Simple Proof

I'm asked to prove that:

For any natural numbers a, b, c with c greater than or equal to 2, there is a natural number n such that an^2 + bn + c is not a prime.

I feel like my approach should be to let x be non-prime such that an^2 + bn + c = x. Then to show there is a solution n, in the natural numbers to an^2 + bn + (c - x) = 0, whilst somehow making use of the fact x can be wrote as the product of prime factors? Not sure where to get stuck in though..

Seems like quite a tricky gcse question

Proof by contradiction would be a good way to do this, suppose that there does not exist a natural number $n$ such that $an^2 + bn + c$ is not a prime.
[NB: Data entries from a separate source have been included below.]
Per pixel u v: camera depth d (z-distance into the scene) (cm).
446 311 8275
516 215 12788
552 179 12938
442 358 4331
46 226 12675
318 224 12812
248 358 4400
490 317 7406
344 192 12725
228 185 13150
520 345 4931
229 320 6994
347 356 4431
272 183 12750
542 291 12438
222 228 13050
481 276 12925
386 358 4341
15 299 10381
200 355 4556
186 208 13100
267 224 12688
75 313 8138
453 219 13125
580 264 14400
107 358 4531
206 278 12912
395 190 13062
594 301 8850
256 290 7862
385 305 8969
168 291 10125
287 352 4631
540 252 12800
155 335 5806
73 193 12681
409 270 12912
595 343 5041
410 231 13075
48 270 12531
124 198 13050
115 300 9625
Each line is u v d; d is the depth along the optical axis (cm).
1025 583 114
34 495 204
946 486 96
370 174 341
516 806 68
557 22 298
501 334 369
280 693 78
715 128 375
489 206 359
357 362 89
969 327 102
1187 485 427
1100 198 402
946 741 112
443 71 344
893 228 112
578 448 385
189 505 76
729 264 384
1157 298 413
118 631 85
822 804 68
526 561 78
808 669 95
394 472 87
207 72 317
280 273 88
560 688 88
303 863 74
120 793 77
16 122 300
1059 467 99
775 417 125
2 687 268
Then, only $1$ and $an^2 + bn + c$ divides $an^2 + bn + c$

However, since $c \geq 2$ the number $an^2 + bn + c > 2$ so it would be enough to show that there exists an $n$ such that $2$ divides $an^2 + bn + c$ - which is a contradiction.

ermm am i being a bit thick ? all you have to do is let n = c

how would i find the n? i swear we use a.b.c for this?

Just proceed by noting that if we take n=c then,

an^2 + bn + c = c(ac+b+1)

which is clearly not prime since divisible by c.